This is my second appraisal of Dr. Unger's views. The first, written only a short time ago, was part of an article for a special issue of Sociological Inquiry, devoted to the sociology of law, which will appear early in 1978. For that article I chose the theme “Law as an Intellectual Stepchild,” and illustrated it with four important contemporary intellectual trends that tend to distort the role of law in society as I have come to see it. I used Unger's book to discuss what I labelled “legal absolutism,” which I felt tended to isolate law from its social context in a special analytical sense. I wrote the article for Sociological Inquiry first, because the deadline was earlier, but my use of Unger in that article was influenced by my prior commitment to write this review. The two statements clearly overlap, but I hope that the present can be considered somewhat more mature.

References

1. Unger's use of Max Weber's work, given his obvious familiarity with it, seems to me somewhat curious. In his discussion of method, which is clearly very important to him, he has a number of references to Weber's discussion and use of ideal types.
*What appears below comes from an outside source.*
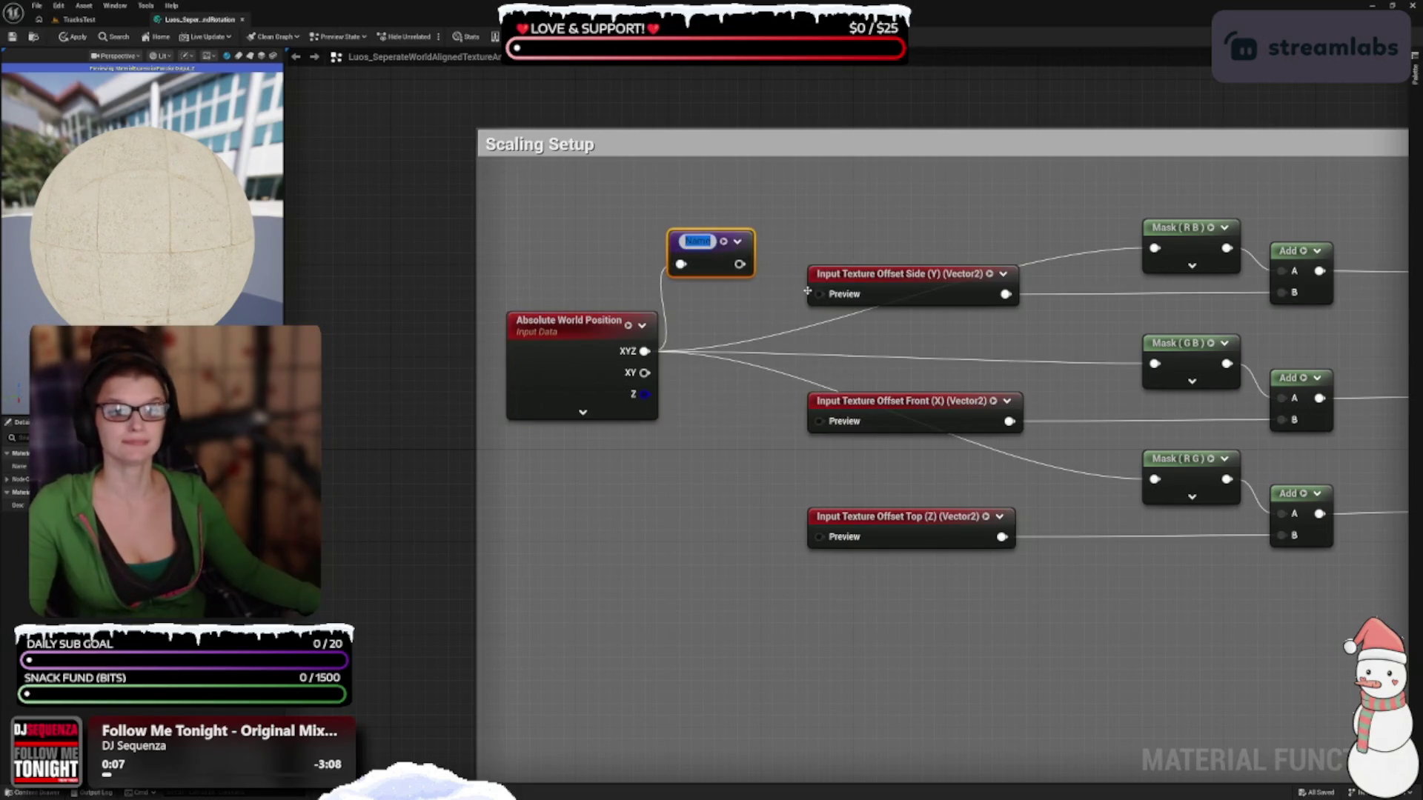
type("Input")
key("Return")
But among the “classical” social theorists, Weber was unusual in his concern with law: he had originally been trained as a lawyer and wrote a major monograph on the sociology of law. Despite this, Unger's book does not contain a single reference to Weber's writings on law, although it refers to other parts of his work seven times. I simply fail to understand this striking selectivity.

2. This tension, again, was strongly highlighted by Max Weber, especially in his distinction between “formal” and “substantive” rationality in law, which occupies a central role in his theory. This makes it all the more strange that Unger does not cite Weber in this regard.